# 知道了 / 明白了



## cheshire

I don't know which to use 知道了　or 明白了 in the following situation. Could you help me?

http://forum.wordreference.com/showpost.php?p=2595163&postcount=7


----------



## Lugubert

I'm just a beginner, but I would guess
大家men謝謝, 我听懂了.


----------



## cheshire

Thanks for the correction, but "ting 得 dong" looks unusual to me, since it's on the internet. Maybe, "看得dong" or something...?


----------



## samanthalee

cheshire said:


> Thanks for the correction, but "ting 得 dong" looks unusual to me, since it's on the internet. Maybe, "看得dong" or something...?


It was a "discussion". You understood what was being "said". So "ting 得 dong" can be used.
"看得dong" probably can be used too, but...it was a "discussion", you know..


----------



## samanthalee

cheshire said:


> I don't know which to use 知道了　or 明白了 in the following situation. Could you help me?
> 
> http://forum.wordreference.com/showpost.php?p=2595163&postcount=7


 
知道了: "I heard you", "I know", "I have the information"
明白了: "I understand", "I see", "I get what you mean"

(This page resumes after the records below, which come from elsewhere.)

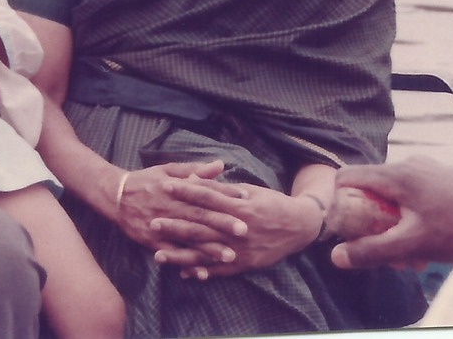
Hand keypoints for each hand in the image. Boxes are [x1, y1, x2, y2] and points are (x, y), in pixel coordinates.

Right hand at [110, 161, 243, 255]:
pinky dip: (186, 263)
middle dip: (222, 223)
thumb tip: (220, 165)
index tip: (245, 198)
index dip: (225, 194)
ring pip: (188, 237)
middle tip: (244, 230)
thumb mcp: (168, 170)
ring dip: (209, 247)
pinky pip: (172, 254)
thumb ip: (195, 170)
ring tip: (230, 256)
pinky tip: (202, 272)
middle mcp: (170, 206)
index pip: (204, 191)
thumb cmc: (145, 181)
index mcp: (176, 188)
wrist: (115, 195)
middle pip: (199, 215)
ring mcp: (161, 225)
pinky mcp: (153, 241)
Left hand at [153, 179, 319, 278]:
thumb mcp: (249, 190)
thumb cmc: (271, 202)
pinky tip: (184, 273)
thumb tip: (196, 178)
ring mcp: (242, 249)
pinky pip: (221, 270)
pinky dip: (202, 272)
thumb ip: (222, 188)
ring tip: (158, 255)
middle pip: (202, 226)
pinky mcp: (247, 263)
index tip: (164, 186)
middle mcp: (239, 228)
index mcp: (240, 205)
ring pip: (206, 252)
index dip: (185, 190)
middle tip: (152, 223)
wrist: (300, 226)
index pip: (207, 196)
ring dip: (181, 255)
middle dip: (175, 226)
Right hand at [330, 157, 452, 269]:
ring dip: (394, 224)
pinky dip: (412, 217)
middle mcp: (408, 165)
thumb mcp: (412, 244)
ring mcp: (427, 170)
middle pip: (371, 190)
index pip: (346, 177)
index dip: (338, 203)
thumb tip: (336, 256)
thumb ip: (372, 250)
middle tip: (387, 251)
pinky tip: (429, 240)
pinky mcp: (442, 178)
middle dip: (372, 222)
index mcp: (395, 175)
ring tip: (413, 253)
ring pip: (394, 196)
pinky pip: (413, 195)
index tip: (348, 228)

So in this case, it should be "明白了".


----------



## cheshire

非常感謝、李先生。
If the answerers have given me the information I haven't known about, still I've got to write "明白了"?


----------



## daoxunchang

cheshire said:


> If the answerers have given me the information I haven't known about, still I've got to write "明白了"?


I think so.

Besides, having read your post, I think you can also say 我知道了 and it indicates to me that you are saying "you know what to do/say/write in the future.", kind of like 我知道怎么写/做了.


----------



## I_like_my_TV

cheshire said:
			
		

> Thanks for the correction, but "ting 得 dong" looks unusual to me, since it's on the internet. Maybe, "看得dong" or something...?

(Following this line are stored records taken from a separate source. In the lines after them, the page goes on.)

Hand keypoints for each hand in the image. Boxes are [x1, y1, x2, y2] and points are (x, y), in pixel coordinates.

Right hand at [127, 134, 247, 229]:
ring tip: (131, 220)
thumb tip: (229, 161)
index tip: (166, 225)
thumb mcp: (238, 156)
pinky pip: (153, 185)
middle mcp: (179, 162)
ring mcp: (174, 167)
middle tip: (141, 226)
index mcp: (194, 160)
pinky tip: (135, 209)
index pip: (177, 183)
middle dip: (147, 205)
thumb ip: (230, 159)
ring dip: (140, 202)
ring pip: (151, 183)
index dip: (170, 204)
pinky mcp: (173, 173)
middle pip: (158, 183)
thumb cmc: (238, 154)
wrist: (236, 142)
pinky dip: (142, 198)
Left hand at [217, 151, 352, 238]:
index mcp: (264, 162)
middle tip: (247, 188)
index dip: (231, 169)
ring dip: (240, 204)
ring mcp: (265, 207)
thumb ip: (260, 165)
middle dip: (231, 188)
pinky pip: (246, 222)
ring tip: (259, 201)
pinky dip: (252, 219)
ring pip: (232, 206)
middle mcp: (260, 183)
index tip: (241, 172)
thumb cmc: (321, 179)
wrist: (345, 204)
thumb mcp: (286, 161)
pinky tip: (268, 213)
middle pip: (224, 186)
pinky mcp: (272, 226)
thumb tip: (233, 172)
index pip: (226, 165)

You've got a point there, but "看得dong" is not good either. It should be 我懂了 (=我明白了).


----------



## daoxunchang

But since you are a language learner and presumably have difficulty with the vocabulary, syntax, and many other things, you can of course say “看懂了”. At least it's often the case with me


----------



## cheshire

十分感謝,　大家.
Is there any significant difference between 我听懂了　and 我听得懂了?


----------



## samanthalee

cheshire said:


> 十分感謝,　大家.
> Is there any significant difference between 我听懂了　and 我听得懂了?


This is purely my opinion...
"我听懂了"　= "I understand now." (Because now I understand where he is coming from, or because you have given me a clear explanation)

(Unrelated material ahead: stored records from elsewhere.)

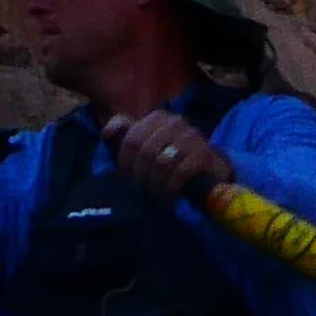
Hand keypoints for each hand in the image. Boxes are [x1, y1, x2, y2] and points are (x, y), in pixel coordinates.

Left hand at [107, 105, 230, 204]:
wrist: (208, 172)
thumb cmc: (170, 160)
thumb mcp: (144, 147)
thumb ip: (124, 134)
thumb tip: (108, 132)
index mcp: (157, 118)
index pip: (131, 139)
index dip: (125, 163)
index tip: (125, 181)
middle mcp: (175, 122)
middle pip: (145, 151)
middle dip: (140, 177)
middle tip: (141, 192)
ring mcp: (192, 136)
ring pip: (162, 162)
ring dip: (155, 185)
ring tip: (154, 197)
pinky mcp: (204, 154)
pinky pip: (180, 172)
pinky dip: (170, 188)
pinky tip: (168, 198)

"我听得懂了" = "I *am able to* understand now." (Because now I understand the language, or because I've grown wiser.)


----------



## gao_yixing

samanthalee said:


> This is purely my opinion...
> "我听懂了"　= "I understand now." (Because now I understand where he is coming from, or because you have given me a clear explanation)
> 
> "我听得懂了" = "I *am able to* understand now." (Because now I understand the language, or because I've grown wiser.)


 
You are right.
The latter is not often used. It indicates that I couldn't understand but I can now. On the contrary, the first only be used under the circumstance that you have just been told something and you understand it at once.

Anthony


----------



## I_like_my_TV

cheshire said:
			
		

> Is there any significant difference between 我听懂了　and 我听得懂了?



There is. 
听懂(understand) 
看见(see)
做完(finish)， etc
are verbal structures reporting the result of an action. Whereas:
听得懂(can understand) 
看得见(can see)
做得完(can finish)
are verbal structures reporting the potential/ possiblity of achieving the result (of an action).

These are two very important verbal constructions in Chinese and you should learn at least to differentiate them. You can find them in most grammar book under headings such as _"resultative complements"_ and _"potential complements". _The following simple examples will show you that they are very different both in meaning and structure:

我做完x / 没做完x: I finished x/ didn't finish x.
我做得完x/ 做不完x： I could finish x/ couldn't finish x.


----------